Second, the enhanced recovery programme for laparoscopic and open surgical procedures was not fully enforced at the time of this study. Improved surgical expertise and experience in laparoscopic surgery, implementation of an enhanced recovery programme and better patient selection can mitigate these factors, leading to a reduction in the length of hospital stay. Given the cost of a single bed day in hospital (£225),15 a reduction in the inpatient stay of two days can make laparoscopic surgery cheaper than an open operation.
More disposable items are needed for laparoscopic right hemicolectomy than for open surgery. Fewer stapling devices are used for open procedures and the cost for disposables is lower for elective surgery compared with laparoscopic cases. However, for a pelvic operation, the stapling devices used for laparoscopic surgery are similar to those for open surgery and the difference in cost is not so pronounced. Unsurprisingly, the cost of emergency cases in this series was significantly greater than that of elective cases; this difference was mostly due to inpatient stay and imaging rather than consumables. Avoiding the use of stapling devices and clips, and using energy devices or handsewn techniques for pedicle ligation and anastomosis reduces the cost of consumables for laparoscopic right hemicolectomy further although this can lead to a marginal increase in the operative time, offsetting the saving slightly.
There are some limitations to this study.
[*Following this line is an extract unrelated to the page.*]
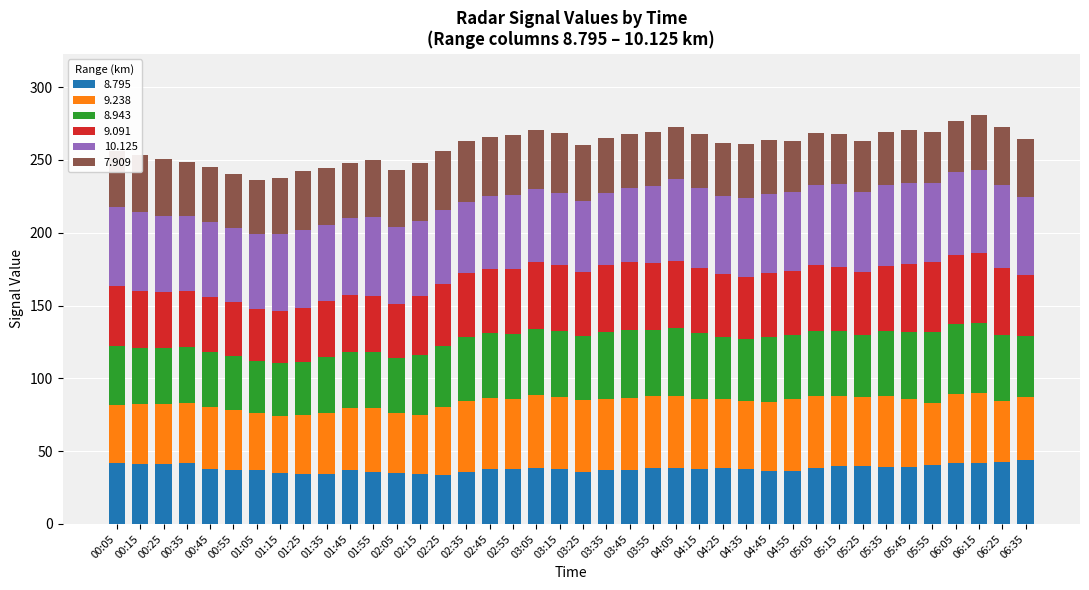

Count the number of categories in the chart.

40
There was no randomisation in this series and the cost analysis performed was crude, with no measure of the cost of operative time, community costs or ‘non-surgical’ costs (eg the savings accrued from fewer analgesic requirements). Recent studies have assessed cost effectiveness through a more robust analysis (including costs of community care and quality of life data) and have suggested that laparoscopic surgery does remain cost effective compared with open surgery.7,8 However, these studies included a wide range of colorectal operations and pathologies.
A further limitation in our series is that the outcomes for both elective and emergency cases were grouped together. Ideally, these should be analysed separately but this would have significantly reduced the overall numbers and made the data susceptible to statistical error.
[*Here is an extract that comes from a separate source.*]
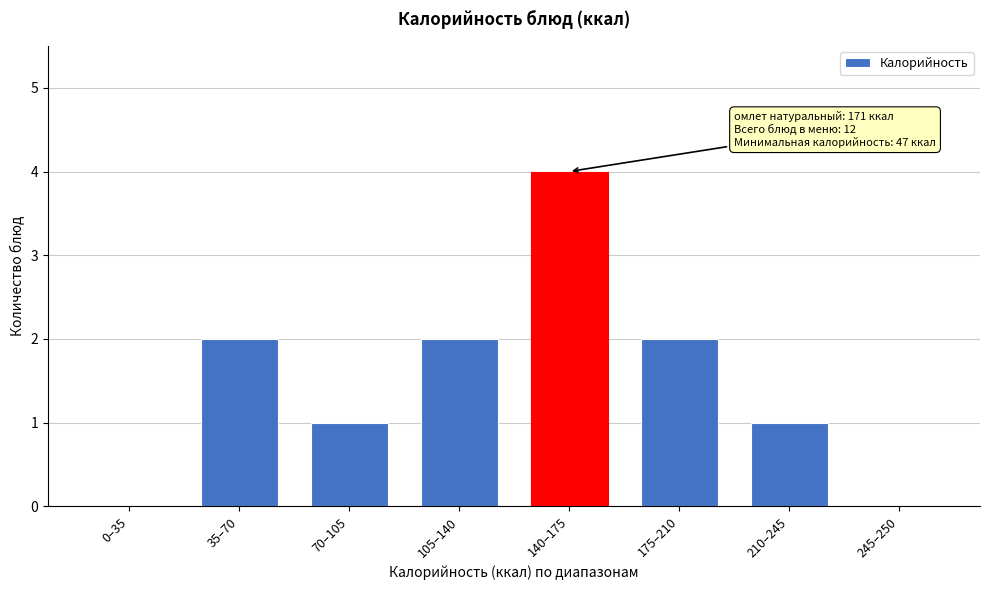

Reading left to right, what are all the values shown in this chart?

0–35=0	35–70=2	70–105=1	105–140=2	140–175=4	175–210=2	210–245=1	245–250=0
One of the strengths of our study is that it considers a single operation in a centre with a high level of experience in laparoscopic surgery. As such, the potential problems encountered with learning curves and the introduction of a new technique should not apply here.
Although the clinical and operative equivalence of laparoscopic surgery with open surgery is now well established, these data suggest that cost effectiveness analyses should be more detailed than those performed previously. Grouping a widely heterogeneous collection of operations together does not give a realistic measure of the potential benefit of laparoscopic surgery over open surgery. Furthermore, elective procedures should be considered separately from emergency cases and it is not clear whether previous studies have stratified costs according to urgency (elective vs emergency) or nature of surgery.
Conclusions
The results of this study are different to those of recent studies that have reported lower costs for laparoscopic than for open resection for colorectal pathology. Instead, our data are more in keeping with earlier studies that compared the two approaches. Although there is a non-significant reduction in the length of stay for laparoscopic right hemicolectomy, the cost of consumables and inpatient care more than offset those benefits, resulting in a lower overall cost for open surgery. These data demonstrate the importance of ‘comparing like with like’ in terms of operations as well as careful consideration by both surgeons and managers in selecting the most appropriate approach for surgery.